**TASK DETAILS**:
Return copies of the lines below that mention "pixel".

**RECORDS PROVIDED**:
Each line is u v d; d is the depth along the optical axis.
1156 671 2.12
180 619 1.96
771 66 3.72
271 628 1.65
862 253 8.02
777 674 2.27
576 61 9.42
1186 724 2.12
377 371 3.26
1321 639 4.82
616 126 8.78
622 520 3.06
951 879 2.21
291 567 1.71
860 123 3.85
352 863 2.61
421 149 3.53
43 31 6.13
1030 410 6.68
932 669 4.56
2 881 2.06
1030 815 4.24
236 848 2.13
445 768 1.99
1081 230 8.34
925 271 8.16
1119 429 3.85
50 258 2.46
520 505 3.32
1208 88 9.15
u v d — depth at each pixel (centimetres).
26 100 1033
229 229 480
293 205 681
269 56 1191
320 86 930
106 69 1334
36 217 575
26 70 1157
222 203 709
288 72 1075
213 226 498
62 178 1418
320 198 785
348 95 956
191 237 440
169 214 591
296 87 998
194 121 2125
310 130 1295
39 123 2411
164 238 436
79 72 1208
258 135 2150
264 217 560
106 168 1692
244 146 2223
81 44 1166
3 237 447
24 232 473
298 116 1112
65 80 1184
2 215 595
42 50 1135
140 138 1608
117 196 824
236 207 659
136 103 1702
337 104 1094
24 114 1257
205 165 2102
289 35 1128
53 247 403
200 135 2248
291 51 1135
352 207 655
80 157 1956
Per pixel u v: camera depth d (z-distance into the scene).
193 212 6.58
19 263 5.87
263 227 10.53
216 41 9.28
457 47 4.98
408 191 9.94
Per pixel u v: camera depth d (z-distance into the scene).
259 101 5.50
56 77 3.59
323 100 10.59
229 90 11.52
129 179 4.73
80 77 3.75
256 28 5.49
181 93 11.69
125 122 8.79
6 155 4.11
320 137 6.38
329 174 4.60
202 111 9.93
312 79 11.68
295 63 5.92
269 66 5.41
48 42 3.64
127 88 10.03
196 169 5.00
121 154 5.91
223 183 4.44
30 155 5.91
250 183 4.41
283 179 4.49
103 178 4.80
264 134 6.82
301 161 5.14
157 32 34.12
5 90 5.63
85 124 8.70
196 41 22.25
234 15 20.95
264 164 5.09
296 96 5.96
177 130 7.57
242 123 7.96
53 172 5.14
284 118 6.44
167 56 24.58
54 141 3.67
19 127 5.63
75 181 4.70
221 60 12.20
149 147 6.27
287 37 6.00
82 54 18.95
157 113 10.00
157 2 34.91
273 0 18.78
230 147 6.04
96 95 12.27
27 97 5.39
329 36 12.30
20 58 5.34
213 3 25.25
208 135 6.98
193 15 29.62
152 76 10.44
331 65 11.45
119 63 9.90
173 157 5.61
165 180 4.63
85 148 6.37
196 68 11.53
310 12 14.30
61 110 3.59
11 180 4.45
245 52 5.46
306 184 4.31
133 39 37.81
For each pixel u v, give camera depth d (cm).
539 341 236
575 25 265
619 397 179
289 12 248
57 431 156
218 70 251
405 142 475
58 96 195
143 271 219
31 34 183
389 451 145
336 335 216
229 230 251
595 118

**WRITTEN SOLUTION**:
u v d — depth at each pixel (centimetres).
Per pixel u v: camera depth d (z-distance into the scene).
Per pixel u v: camera depth d (z-distance into the scene).
For each pixel u v, give camera depth d (cm).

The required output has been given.